▶ Source passage
# Some recent pens



## arkie (Feb 29, 2012)

I've been on a cigar pen kick - I really like those pens!

[attachment=2354] Curly ash

[attachment=2355] Yellowheart

[attachment=2356] Bethlehem Olive Wood


----------



## BassBlaster (Feb 29, 2012)

Nice. I really like the cigar pens as well. They are fun to make and just look good. Its a nice change from the 7mm pens too. I just ordered a whole bunch of cigar parts from Berea that should be here tomorrow!!

I like that olive wood. I also ordered some of the exhibition grade bethlaham olive wood from psi. I still havnt decided what kinda pen to use those for but the blanks look great!!


----------



## DKMD (Feb 29, 2012)

Nicely done! That curly ash is pick of the litter for me.


----------



## CodyS (Mar 1, 2012)

Very nice work! Love them!


----------



## arkie (Mar 1, 2012)

I got a deal on some ultra-cigar kits and have started to use them too.

▶ Entries supplied
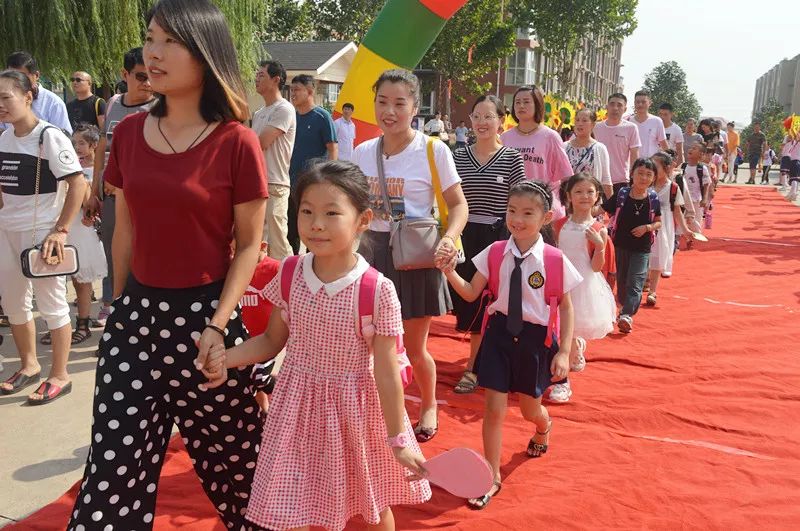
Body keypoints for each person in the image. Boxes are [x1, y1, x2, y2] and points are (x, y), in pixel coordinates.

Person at [67, 2, 268, 529]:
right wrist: (119, 301)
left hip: (207, 324)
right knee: (113, 465)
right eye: (149, 39)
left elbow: (249, 244)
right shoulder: (129, 134)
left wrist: (220, 325)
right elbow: (126, 226)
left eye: (168, 42)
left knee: (239, 466)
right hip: (135, 319)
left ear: (205, 54)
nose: (151, 53)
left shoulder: (237, 142)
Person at [200, 160, 431, 530]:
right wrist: (225, 360)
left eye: (331, 213)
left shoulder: (376, 289)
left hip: (357, 411)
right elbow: (272, 341)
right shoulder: (290, 272)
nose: (316, 224)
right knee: (306, 502)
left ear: (363, 219)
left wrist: (398, 438)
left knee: (371, 502)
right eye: (306, 212)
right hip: (297, 407)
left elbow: (387, 372)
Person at [439, 180, 580, 509]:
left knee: (531, 410)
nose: (517, 219)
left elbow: (567, 307)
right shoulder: (495, 252)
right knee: (493, 409)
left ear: (545, 217)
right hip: (499, 335)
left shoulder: (555, 259)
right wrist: (448, 271)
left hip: (535, 339)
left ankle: (544, 427)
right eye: (512, 211)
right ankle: (491, 476)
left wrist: (562, 351)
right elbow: (472, 293)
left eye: (527, 212)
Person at [352, 69, 468, 443]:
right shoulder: (362, 152)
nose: (390, 111)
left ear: (415, 107)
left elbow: (458, 205)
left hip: (415, 258)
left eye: (399, 103)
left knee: (414, 348)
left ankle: (429, 404)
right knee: (369, 345)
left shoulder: (433, 150)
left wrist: (450, 238)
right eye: (382, 102)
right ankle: (380, 411)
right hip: (370, 256)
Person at [0, 70, 86, 403]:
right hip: (7, 230)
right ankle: (29, 365)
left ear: (28, 97)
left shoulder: (48, 137)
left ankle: (60, 375)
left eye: (7, 97)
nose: (2, 105)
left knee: (51, 305)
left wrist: (60, 230)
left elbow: (77, 183)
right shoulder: (5, 138)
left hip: (42, 234)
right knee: (14, 303)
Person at [450, 95, 526, 395]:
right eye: (476, 116)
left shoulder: (511, 158)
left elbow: (519, 200)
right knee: (467, 303)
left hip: (497, 239)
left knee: (489, 304)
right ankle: (480, 360)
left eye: (488, 116)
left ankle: (473, 367)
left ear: (501, 121)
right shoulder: (457, 156)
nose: (482, 123)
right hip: (463, 237)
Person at [85, 47, 155, 328]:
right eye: (140, 76)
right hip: (111, 193)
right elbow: (103, 145)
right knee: (113, 248)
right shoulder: (113, 103)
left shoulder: (160, 107)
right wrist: (94, 188)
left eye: (150, 75)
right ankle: (111, 304)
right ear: (125, 75)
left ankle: (140, 304)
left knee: (144, 249)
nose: (147, 82)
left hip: (144, 196)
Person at [550, 173, 616, 402]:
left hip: (584, 284)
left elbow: (597, 268)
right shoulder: (558, 226)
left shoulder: (599, 228)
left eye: (590, 192)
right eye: (578, 191)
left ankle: (562, 382)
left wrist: (599, 247)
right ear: (568, 196)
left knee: (570, 327)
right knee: (557, 330)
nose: (584, 196)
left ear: (597, 196)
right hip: (559, 284)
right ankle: (571, 352)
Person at [602, 159, 662, 334]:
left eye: (648, 174)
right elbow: (602, 208)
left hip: (642, 248)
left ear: (653, 178)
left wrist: (647, 228)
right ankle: (623, 306)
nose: (644, 177)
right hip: (619, 245)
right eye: (640, 173)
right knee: (621, 282)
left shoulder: (653, 198)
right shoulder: (622, 194)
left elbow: (659, 222)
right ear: (632, 174)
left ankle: (627, 315)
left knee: (635, 282)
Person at [501, 85, 573, 219]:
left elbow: (566, 177)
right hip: (513, 212)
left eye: (526, 102)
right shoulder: (505, 137)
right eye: (517, 102)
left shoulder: (551, 137)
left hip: (544, 213)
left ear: (538, 104)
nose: (521, 106)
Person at [65, 125, 108, 345]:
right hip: (66, 230)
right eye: (74, 143)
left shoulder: (85, 174)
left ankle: (82, 324)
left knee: (82, 281)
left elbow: (87, 205)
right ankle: (64, 327)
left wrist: (81, 183)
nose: (76, 147)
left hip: (82, 232)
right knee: (66, 281)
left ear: (93, 146)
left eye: (81, 143)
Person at [288, 74, 337, 253]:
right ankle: (295, 262)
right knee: (291, 227)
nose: (293, 94)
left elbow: (332, 148)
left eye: (297, 90)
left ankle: (313, 262)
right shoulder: (290, 116)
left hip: (313, 183)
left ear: (309, 91)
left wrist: (331, 179)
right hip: (291, 182)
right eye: (291, 90)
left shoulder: (322, 116)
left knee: (313, 226)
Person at [252, 59, 295, 260]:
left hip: (276, 183)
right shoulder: (259, 113)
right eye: (256, 74)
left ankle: (290, 280)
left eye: (261, 75)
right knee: (257, 238)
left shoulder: (284, 109)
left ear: (276, 80)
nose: (256, 78)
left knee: (277, 238)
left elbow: (260, 143)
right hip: (258, 182)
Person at [237, 240, 280, 413]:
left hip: (268, 339)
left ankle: (291, 393)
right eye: (231, 250)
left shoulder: (275, 269)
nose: (234, 255)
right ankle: (265, 410)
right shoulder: (235, 269)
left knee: (260, 377)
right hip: (245, 338)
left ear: (262, 246)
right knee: (251, 379)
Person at [646, 152, 693, 305]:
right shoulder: (646, 184)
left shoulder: (673, 188)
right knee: (644, 254)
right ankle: (644, 281)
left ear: (666, 168)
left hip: (663, 226)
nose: (651, 170)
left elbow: (677, 211)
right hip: (646, 222)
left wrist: (685, 230)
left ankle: (653, 290)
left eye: (656, 166)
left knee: (658, 255)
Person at [1, 51, 72, 134]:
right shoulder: (3, 102)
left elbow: (64, 136)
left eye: (22, 76)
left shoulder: (54, 103)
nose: (16, 82)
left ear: (36, 75)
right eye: (12, 76)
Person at [594, 93, 641, 196]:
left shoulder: (631, 128)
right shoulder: (596, 127)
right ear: (607, 107)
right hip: (597, 181)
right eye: (612, 104)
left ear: (625, 109)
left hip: (620, 181)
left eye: (619, 105)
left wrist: (634, 179)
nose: (615, 108)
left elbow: (634, 155)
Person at [564, 108, 613, 199]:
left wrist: (613, 206)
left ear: (593, 124)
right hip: (569, 202)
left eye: (584, 120)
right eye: (577, 120)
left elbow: (606, 180)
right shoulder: (564, 147)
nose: (579, 123)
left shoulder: (599, 148)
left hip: (591, 202)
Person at [627, 90, 668, 159]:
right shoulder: (628, 121)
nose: (640, 104)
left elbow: (663, 143)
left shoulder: (657, 121)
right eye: (637, 102)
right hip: (633, 165)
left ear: (650, 103)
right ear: (634, 103)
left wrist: (668, 163)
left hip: (651, 165)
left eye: (643, 102)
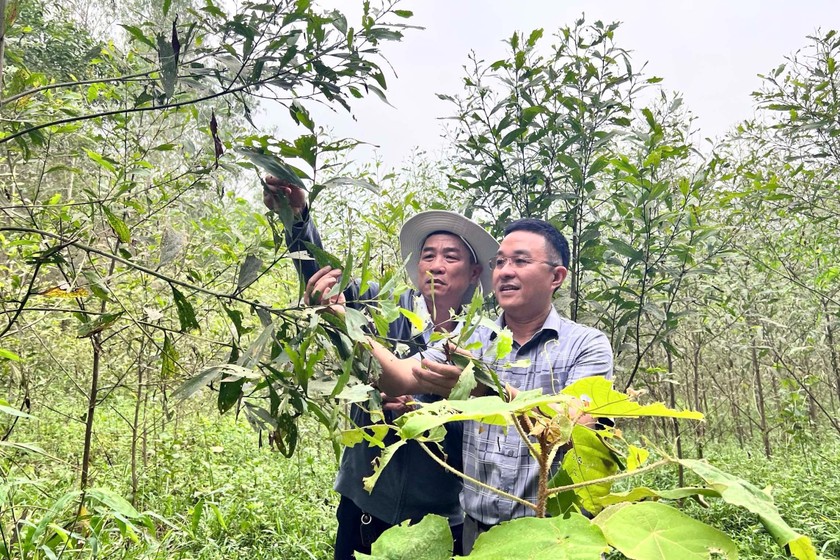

▶ Prompt 1
Answer from the thread about recent pens:
(a) Which wood did DKMD call "pick of the litter"?
(b) From which supplier did BassBlaster order cigar parts?
(c) What kind of kits did arkie get a deal on?
▶ Prompt 2
Resume the thread about recent pens after its final post.
The records are separate from the thread about recent pens.

▶ Exercise answer 1
(a) Curly ash
(b) Berea
(c) Ultra-cigar kits

▶ Exercise answer 2
[attachment=2361] Ziricote - first time I've turned this wood

[attachment=2362] Cocobolo is a favorite wood choice

[attachment=2363] Redheart. Well that's what it was labeled, though the grain looks a bit odd. I like it anyway.


----------



## Kevin (Mar 1, 2012)

Love me some Ziricote. Nice pens.


----------



## bearmanric (Mar 1, 2012)

Those are classy nice pens. Rick


----------



## BarbS (Mar 4, 2012)

Beautiful pens! 



arkie said:


> I got a deal on some ultra-cigar kits and have started to use them too.
> 
> Ziricote - first time I've turned this wood
> 
> ...


----------



## guylaizure (Mar 4, 2012)

I really like your pens using the ultra cigar kits


----------



## EricJS (Mar 4, 2012)

Very Nice! Cigar is my favorite to show off a beautiful exotic or burl.

Eric


----------



## jd99 (Mar 6, 2012)

Those are some great looking cigars, where did you get the ultra cigar kits from, I'd like to get some of those.

Thanks
Danny


----------



## arkie (Mar 7, 2012)

I believe they are a Berea product, also available through Woodcraft. Berea website says they are not presently available. I ran into a real deal on IAP - guy was selling out of the pen business. When he priced them I took all he had.



jd99 said:


> Those are some great looking cigars, where did you get the ultra cigar kits from, I'd like to get some of those.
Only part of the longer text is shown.